Rosatom, Akkuyu Nükleer Güç Santrali projesi için tam çevresel şeffaflık sağlıyor. Bu çabanın önemli bir adımı, santrali, otomatik su tahliye izleme sistemiyle donatma kararı oldu. Bu sistem, soğutma türbini kondansatörlerinden sonra Akdeniz’e boşaltılan suyun saflığını ve akış hızını uzaktan izleyecek. İzlenen parametreler arasında askıda katı maddeler, çözünmüş oksijen, pH seviyeleri, kimyasal oksijen ihtiyacı, sıcaklık, iletkenlik ve diğer kritik göstergeler yer alıyor.
Genç neslin katılımını sağlamak
Rosatom, 19 Mayıs Atatürk’ü Anma, Gençlik ve Spor Bayramı öncesinde Türk nükleer profesyonellerinin iki nesli arasında bir toplantı düzenledi: Rosatom’a bağlı şirket AKKUYU NÜKLEER A.Ş. çalışanları ve nükleer endüstride ihtiyaç duyulan pozisyonlar için teknik eleman yetiştiren Silifke Meslek Yüksekokulu öğrencileri.
Etkinlik Türk milli marşının okunmasıyla başladı, ardından Mustafa Kemal Atatürk için saygı duruşunda bulunuldu. Katılımcılar daha sonra Atatürk’ten alıntılar yaparken, Türk bayrağını elden ele geçirdiler. Törenin sonunda Türk bayrağının renklerine boyanmış taşları dizerek ’19 Mayıs – Akkuyu’ yazdılar.
Etkinliğin resmi olmayan bölümünde Akkuyu Nükleer uzmanları, öğrencilere Akkuyu NGS için aday seçme süreci, santraldeki kariyer fırsatları, Rus üniversitelerindeki eğitim programları ve nükleer güç santral personeli için devam eden mesleki geliştirme çalışmaları hakkında bilgi verdi. Akkuyu çalışanları ayrıca nükleer enerjiye kişisel yolculuklarını ve Türkiye’nin ilk nükleer güç santrali inşaat projesindeki çalışma deneyimlerini paylaştı.

AKKUYU NÜKLEER A.Ş. Genel Müdürü Sergei Butckikh, “Rusya’da işe alım ve eğitimden sahada eğitime ve kariyer gelişimine kadar genç yeteneklere öncelik veriyoruz. Genç çalışanlar arasında inovasyonu, mesleki beceri yarışmalarına katılımı ve diğer sektör etkinliklerini teşvik ediyoruz. Azimli ve yetenekli genç profesyonellerle birlikte sadece bir enerji santrali inşa etmiyoruz, aynı zamanda Türkiye’nin geleceğini şekillendiriyoruz” dedi.

-=-=-=-=-

_Yapılacak Çalışma_
Okuma metnindeki "Etkinlik Türk milli marşının okunmasıyla başladı, ardından Mustafa Kemal Atatürk için saygı duruşunda bulunuldu." cümlesini İngilizceye çevirin. Yalnızca okuma metnindeki bilgilerden yararlanın.

Bir veri kaynağından alınan kayıtlar

-=-=-=-=-

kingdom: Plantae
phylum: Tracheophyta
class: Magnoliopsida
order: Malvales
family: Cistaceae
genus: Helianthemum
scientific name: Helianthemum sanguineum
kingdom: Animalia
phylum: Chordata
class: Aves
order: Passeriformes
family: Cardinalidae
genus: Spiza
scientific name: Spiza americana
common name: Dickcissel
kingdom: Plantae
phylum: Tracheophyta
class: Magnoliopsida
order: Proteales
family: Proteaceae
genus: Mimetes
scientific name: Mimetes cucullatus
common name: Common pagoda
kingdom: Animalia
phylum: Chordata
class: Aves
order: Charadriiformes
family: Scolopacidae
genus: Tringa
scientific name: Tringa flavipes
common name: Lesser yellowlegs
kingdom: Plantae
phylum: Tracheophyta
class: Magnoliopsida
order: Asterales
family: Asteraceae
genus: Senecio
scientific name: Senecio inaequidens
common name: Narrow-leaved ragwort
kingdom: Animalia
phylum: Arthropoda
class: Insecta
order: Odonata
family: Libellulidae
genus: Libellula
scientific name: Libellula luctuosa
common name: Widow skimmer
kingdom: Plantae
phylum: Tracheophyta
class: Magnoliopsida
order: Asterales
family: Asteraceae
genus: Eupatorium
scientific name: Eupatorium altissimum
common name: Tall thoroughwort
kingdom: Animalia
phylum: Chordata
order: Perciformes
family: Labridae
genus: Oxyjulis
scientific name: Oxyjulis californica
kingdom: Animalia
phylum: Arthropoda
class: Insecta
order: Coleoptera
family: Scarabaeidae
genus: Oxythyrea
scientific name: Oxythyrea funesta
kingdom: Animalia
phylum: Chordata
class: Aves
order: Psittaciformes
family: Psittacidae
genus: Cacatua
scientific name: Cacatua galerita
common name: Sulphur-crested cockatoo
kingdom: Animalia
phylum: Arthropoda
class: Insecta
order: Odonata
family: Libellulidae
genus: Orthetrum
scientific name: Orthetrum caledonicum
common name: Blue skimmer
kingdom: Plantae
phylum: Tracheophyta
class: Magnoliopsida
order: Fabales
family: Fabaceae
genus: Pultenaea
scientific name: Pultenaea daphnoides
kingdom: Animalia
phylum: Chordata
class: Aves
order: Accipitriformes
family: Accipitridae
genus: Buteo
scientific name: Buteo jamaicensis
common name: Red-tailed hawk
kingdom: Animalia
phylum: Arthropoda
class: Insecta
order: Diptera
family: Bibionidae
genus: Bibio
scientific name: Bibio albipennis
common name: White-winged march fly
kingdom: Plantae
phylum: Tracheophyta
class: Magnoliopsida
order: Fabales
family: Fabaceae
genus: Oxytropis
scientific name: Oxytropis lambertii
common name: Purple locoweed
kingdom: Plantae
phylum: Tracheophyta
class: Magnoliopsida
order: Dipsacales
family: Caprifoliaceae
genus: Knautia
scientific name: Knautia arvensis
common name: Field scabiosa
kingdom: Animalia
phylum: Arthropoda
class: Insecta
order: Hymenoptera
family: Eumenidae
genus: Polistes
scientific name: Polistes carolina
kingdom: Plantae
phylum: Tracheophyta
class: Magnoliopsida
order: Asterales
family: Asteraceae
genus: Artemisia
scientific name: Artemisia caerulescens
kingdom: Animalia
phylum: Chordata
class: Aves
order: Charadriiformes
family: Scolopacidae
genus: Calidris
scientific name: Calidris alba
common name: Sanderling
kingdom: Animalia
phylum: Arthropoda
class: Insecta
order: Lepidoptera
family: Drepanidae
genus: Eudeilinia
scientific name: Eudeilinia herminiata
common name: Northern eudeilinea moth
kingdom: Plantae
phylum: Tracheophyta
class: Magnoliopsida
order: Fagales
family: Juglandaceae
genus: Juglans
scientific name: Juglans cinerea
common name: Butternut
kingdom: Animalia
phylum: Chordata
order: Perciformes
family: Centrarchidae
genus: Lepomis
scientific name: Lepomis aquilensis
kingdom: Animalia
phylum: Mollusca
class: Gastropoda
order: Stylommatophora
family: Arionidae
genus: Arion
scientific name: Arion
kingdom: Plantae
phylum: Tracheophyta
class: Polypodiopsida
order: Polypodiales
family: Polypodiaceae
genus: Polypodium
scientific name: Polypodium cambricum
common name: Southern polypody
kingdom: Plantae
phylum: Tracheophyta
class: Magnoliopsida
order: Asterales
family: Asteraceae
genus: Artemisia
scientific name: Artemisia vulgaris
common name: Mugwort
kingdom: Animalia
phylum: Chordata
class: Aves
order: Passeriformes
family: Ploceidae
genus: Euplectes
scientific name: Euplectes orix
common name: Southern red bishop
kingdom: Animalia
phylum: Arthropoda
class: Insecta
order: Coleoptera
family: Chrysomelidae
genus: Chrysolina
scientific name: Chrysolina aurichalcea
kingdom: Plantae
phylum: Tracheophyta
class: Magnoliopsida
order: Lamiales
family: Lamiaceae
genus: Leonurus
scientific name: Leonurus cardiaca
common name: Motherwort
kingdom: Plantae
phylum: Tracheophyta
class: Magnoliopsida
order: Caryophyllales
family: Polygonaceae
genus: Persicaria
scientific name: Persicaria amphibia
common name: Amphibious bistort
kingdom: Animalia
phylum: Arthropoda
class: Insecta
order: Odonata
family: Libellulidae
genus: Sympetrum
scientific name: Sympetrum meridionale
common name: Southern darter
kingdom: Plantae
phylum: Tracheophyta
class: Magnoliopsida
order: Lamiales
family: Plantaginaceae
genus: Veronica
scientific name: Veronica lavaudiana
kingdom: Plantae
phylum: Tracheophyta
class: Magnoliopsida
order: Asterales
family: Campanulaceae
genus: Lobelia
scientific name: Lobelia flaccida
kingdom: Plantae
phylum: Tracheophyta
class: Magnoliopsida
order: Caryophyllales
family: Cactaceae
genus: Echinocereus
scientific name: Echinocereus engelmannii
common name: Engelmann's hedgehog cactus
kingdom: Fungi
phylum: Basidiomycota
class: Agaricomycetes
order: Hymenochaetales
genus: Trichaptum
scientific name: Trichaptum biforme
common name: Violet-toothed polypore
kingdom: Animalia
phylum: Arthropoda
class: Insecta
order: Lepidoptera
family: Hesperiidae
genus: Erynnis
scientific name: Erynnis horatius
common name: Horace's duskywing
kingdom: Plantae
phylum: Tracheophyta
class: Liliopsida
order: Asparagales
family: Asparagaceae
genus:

-=-=-=-=-

_Alıştırmanın Cevabı_
The event began with the singing of the Turkish national anthem, followed by a moment of silence for Mustafa Kemal Atatürk.